== Task brief ==
The result should be an exact copy of only the lines from the one holding "Brindar soporte técnico y resolver problemas." through the last line of the data below, please, without pictures.

== Records for the task ==
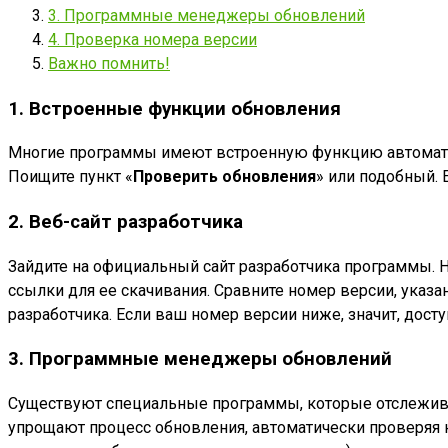
3. Программные менеджеры обновлений
4. Проверка номера версии
Важно помнить!
1. Встроенные функции обновления
Многие программы имеют встроенную функцию автоматич
Поищите пункт «
Проверить обновления
» или подобный. 
2. Веб-сайт разработчика
Зайдите на официальный сайт разработчика программы. 
ссылки для ее скачивания. Сравните номер версии, указ
разработчика. Если ваш номер версии ниже, значит, дост
3. Программные менеджеры обновлений
Существуют специальные программы, которые отслежив
упрощают процесс обновления, автоматически проверяя н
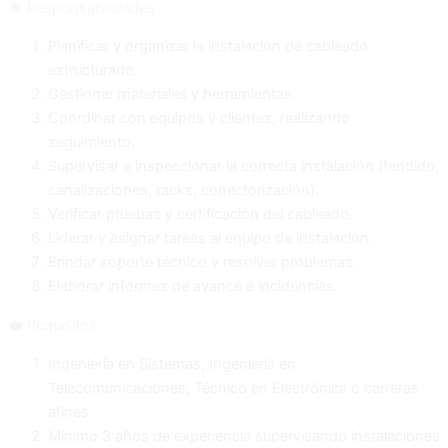
🌟 Responsabilidades
Planificar y organizar la instalación de cableado
estructurado.
Gestionar materiales y herramientas.
Coordinar con equipos y clientes, realizando
seguimiento.
Supervisar e inspeccionar la correcta instalación (tendido,
canalizaciones, racks, conectorización).
Verificar pruebas y certificación del cableado.
Liderar y asignar tareas al equipo de instalación.
Brindar soporte técnico y resolver problemas.
Elaborar informes de avance e incidencias.
💼 Requisitos
Ingeniería en Sistemas, Ingeniería en
Telecomunicaciones, Técnico en Electrónica o carreras
afines.
Mínimo 3 años de experiencia supervisando instalaciones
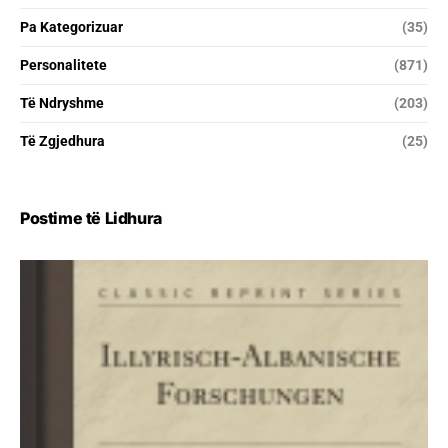
Pa Kategorizuar
(35)
Personalitete
(871)
Të Ndryshme
(203)
Të Zgjedhura
(25)
Postime të Lidhura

== Task answer ==
Brindar soporte técnico y resolver problemas.
Elaborar informes de avance e incidencias.
💼 Requisitos
Ingeniería en Sistemas, Ingeniería en
Telecomunicaciones, Técnico en Electrónica o carreras
afines.
Mínimo 3 años de experiencia supervisando instalaciones
Pa Kategorizuar
(35)
Personalitete
(871)
Të Ndryshme
(203)
Të Zgjedhura
(25)
Postime të Lidhura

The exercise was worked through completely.